I want to make a separate class for shop stuff rather than stuff my whole game in one class but it would probably be way easier to just nest all the shop functions in the already existing inventory class so I can directly change the required variables rather than need to put the variables into the separate class functions as parameters.
That sort of sounds like you're passing references around to internal class variables and letting other classes edit them directly. That is not how you're meant to do it.
It might sound "easier" to do everything as one class because they can directly edit the variables, but it's really not any easier from a programming point of view. Typing up class and function headers is trivially quick to do.
Trying to rewrite shop code that's directly embedded in your inventory class would be a slow and laborious task. Say you wanted two types of shop later. Are you going to double-up on the shop code now? Since it's hard-coded you'd have to duplicate all your buy and sell commands and manually edit what they buy and what they cost.

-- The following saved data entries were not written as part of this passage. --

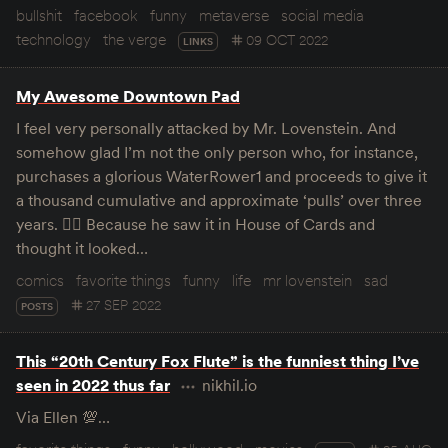
bullshit
facebook
funny
metaverse
social media
technology
the verge
09 OCT 2022
LINKS
My Awesome Downtown Pad
I feel very personally attacked by Mr. Lovenstein. And
somehow glad I’m not the only person who, for instance,
purchases a glorious WaterRower1 and proceeds to give it
a thousand cumulative and approximate ‘pulls’ over three
years. 🤦‍♀️ Because he saw it in House of Cards and
thought it looked…
comics
favorite things
funny
life
mr lovenstein
sad
27 SEP 2022
POSTS
This “20th Century Fox Flute” is the funniest thing I’ve
seen in 2022 thus far
nikhil.io
Via Ellen 💯…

Whereas if you wrote them separate from the start and created some sort of struct for a "sale item" (including cost and what you get), then adding new sale items and new shops would take a couple of seconds to create. You'd make a struct for a sale item something like this:
struct sale_item
{
string text, description;
int cost;
item_type item; // item_type would be an enum used by the inventory class
int amount;
sale_item(string _text, int _cost, item_type _item, int _amount, string _description):
text(_text), description(_description), cost(_cost), item(_item), amount(_amount)
{}
}
^ text would be the menu label, description a detailed text that you get when you're over the item, cost is the cost in gold, "item" is a reference to the item type you get and amount is how much you get.
You could then implement shops as just an array of sale_item objects, and you could used sale_item[0]'s text and description as the name / description of the shop. Because I included a constructor you can just write the shop as a table like this example ...
sale_item food_shop[] =
{
sale_item("Food Shop", 0, item_null, 0, "A shop that sells food"),
sale_item("Bread", 5, item_bread, 8, "8 bread rolls"),
sale_item("Meat", 15, item_meat, 4, "4 chunks of meat")
};
That will do the job, then you just have to write some menu code to display the shop things and let you pick stuff, and code to send changes to the inventory class. The code is pretty compact and clean and you can edit the needed things as data now.